Abstract:
Load flow analysis is a significant tool for proper planning, operation and dynamic analysis of a
conventional power system which provides the steady state values of voltage magnitudes and
angles at fundamental frequency. However, due to the absence of slack bus in an autonomous
microgrid, modified load flow algorithms should be adopted considering the system frequency as
one of the solution variables. This work proposes the application of nature inspired hybrid
optimization algorithms for solving the load flow problem of autonomous microgrids.
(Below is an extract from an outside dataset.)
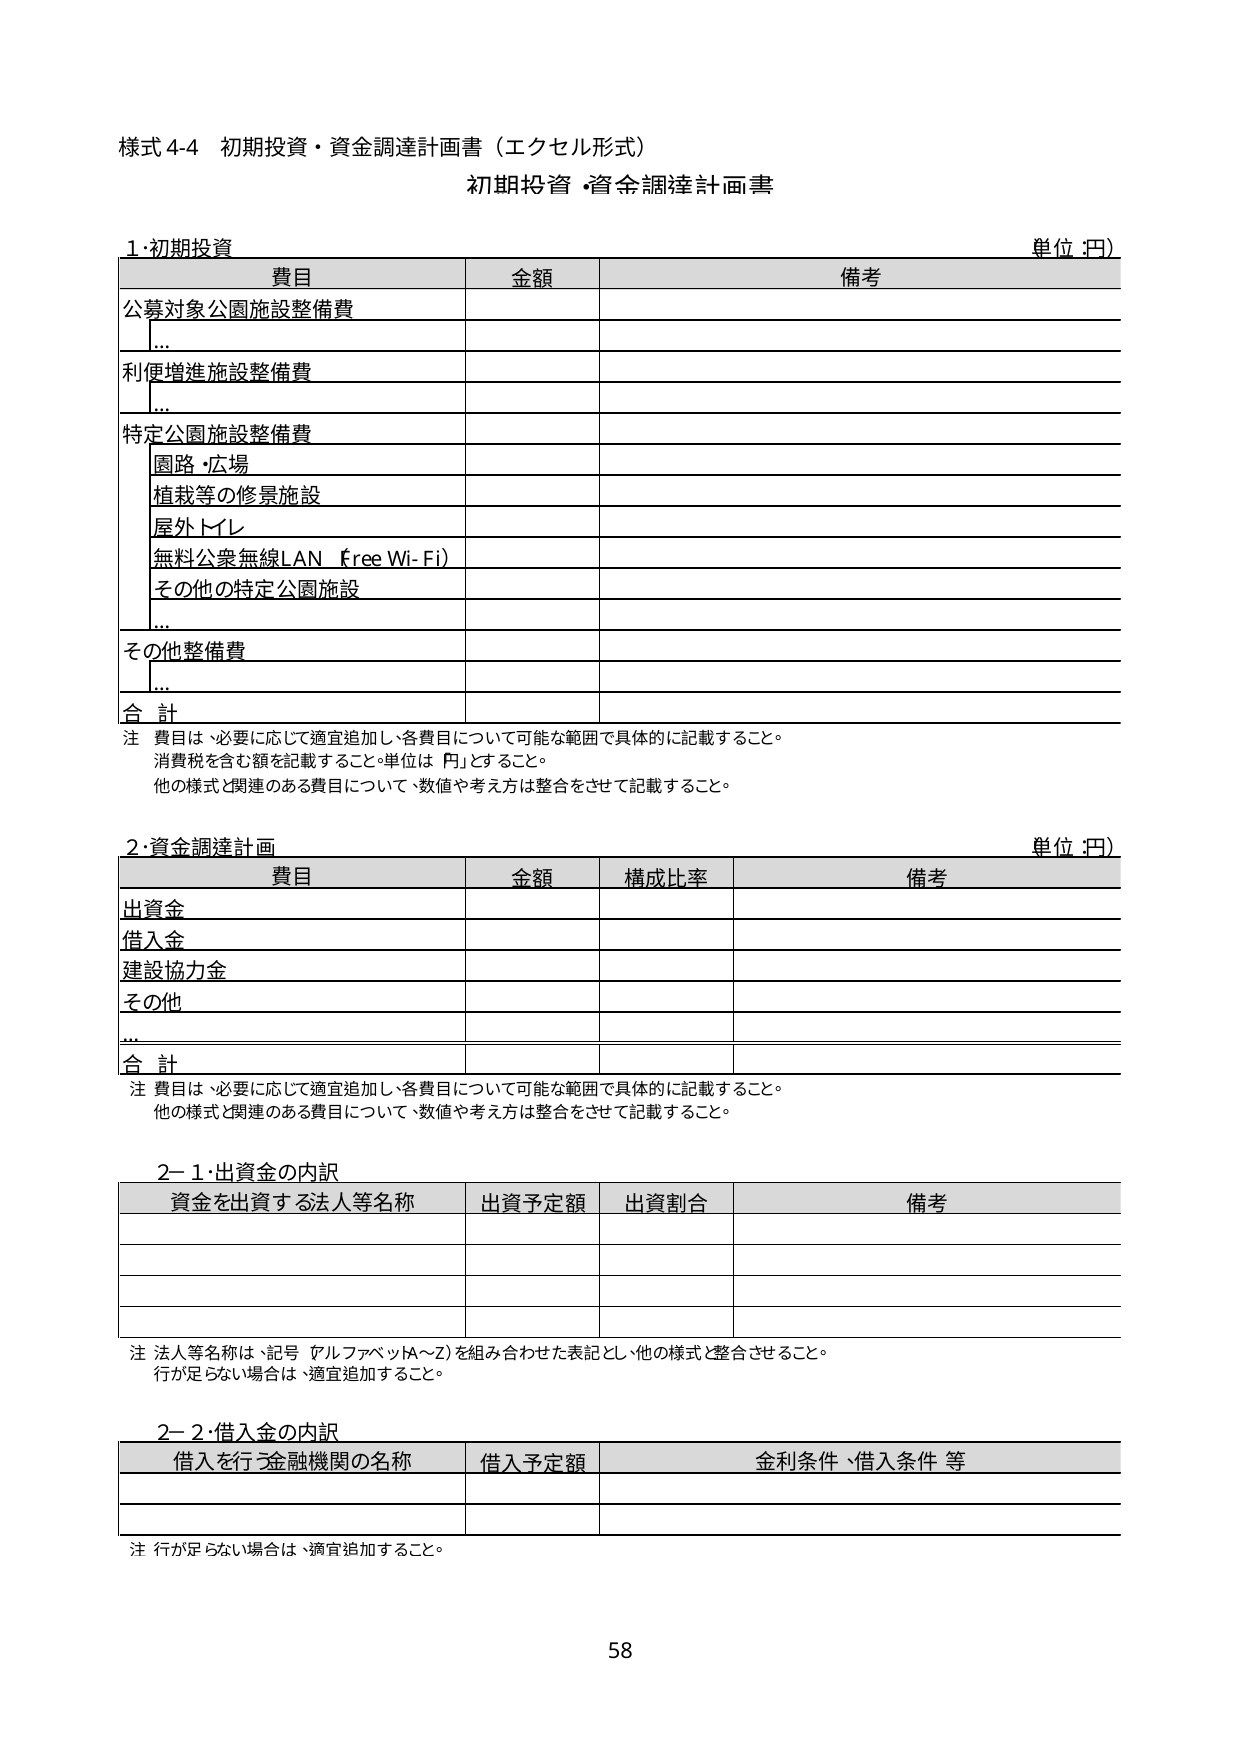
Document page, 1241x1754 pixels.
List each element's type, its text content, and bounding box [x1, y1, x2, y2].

subtitle 様式4-4 初期投資・資金調達計画書（エクセル形式） [118, 127, 1122, 164]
Several
nature-inspired algorithms such as, Genetic Algorithm (GA), Differential Evolution (DE)
algorithm, Flower Pollination Algorithm (FPA) and Grasshopper Optimization Algorithm
(GOA) are separately merged with Imperialistic Competitive Algorithm (ICA) to form four
hybrid algorithms named as ICGA, ICDE, ICFPA and ICGOA and their performances are tested
on a modified IEEE 37-Bus microgrid system as a case study. Particle swarm optimization
(PSO) algorithm is also employed to perform the load flow analysis of the same case study
system. Among the above-mentioned algorithms, to identify the algorithm with better
performance, independent samples t-tests have been conducted using SPSS statistical analysis
software. From the statistical analysis, it has been identified that ICDE exhibit better
performance compared to the other algorithms in terms of the number of iterations and the
execution time required to complete the optimization process for the load flow analysis.